Nothing. No one hired signature gatherers, no one recruited volunteers, no one organized headquarters, no pickets, no cubes. Tens of thousands of signatures appear out of thin air, while the residents of Novosibirsk themselves know nothing about having signed for the Rodina party.
And we see this in every region.
It’s a complete repeat of the Moscow City Duma election, where all the independent candidates were kicked off the ballot, while a bunch of puppet spoiler candidates were registered “based on signatures”—and then received fewer votes in the election than the number of people who had supposedly “signed” for them.
The election commissions are staffed by double criminals: they refuse to register independent candidates with legitimate signatures, while at the same time organizing and covering up forged signatures for stooge candidates.
Right now, as participants in the electoral process, we have representatives present during the acceptance and verification of signatures, and we can see with our own eyes how blatantly forged the signatures of these spoiler parties are.
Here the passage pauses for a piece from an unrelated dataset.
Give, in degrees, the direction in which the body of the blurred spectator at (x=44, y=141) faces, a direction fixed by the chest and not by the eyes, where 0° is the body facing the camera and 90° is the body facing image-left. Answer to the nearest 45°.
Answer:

For example, Volkov writes about Civic Platform. Neat, pristine signatures—not a single smudge, not a single crossed-out line.
Anyone who has seen what a sheet looks like after five elderly people with poor eyesight have signed it understands perfectly well that a real signature sheet is a piece of paper that looks thoroughly worn.
Now we’re about to watch the wonderful spectacle of election commissions registering these “people’s alliances for the women of Mother Russia” all across the country, despite the obvious fraud. The only question is whether this will be accompanied by RPR-PARNAS being kicked off the ballot despite having genuine signatures.
In short, (and now a word from Captain Obvious) this whole signature-collection process is nonsense, stupidity, and serves only as a tool for undermining popular rule and democracy. In its current form, it must be abolished.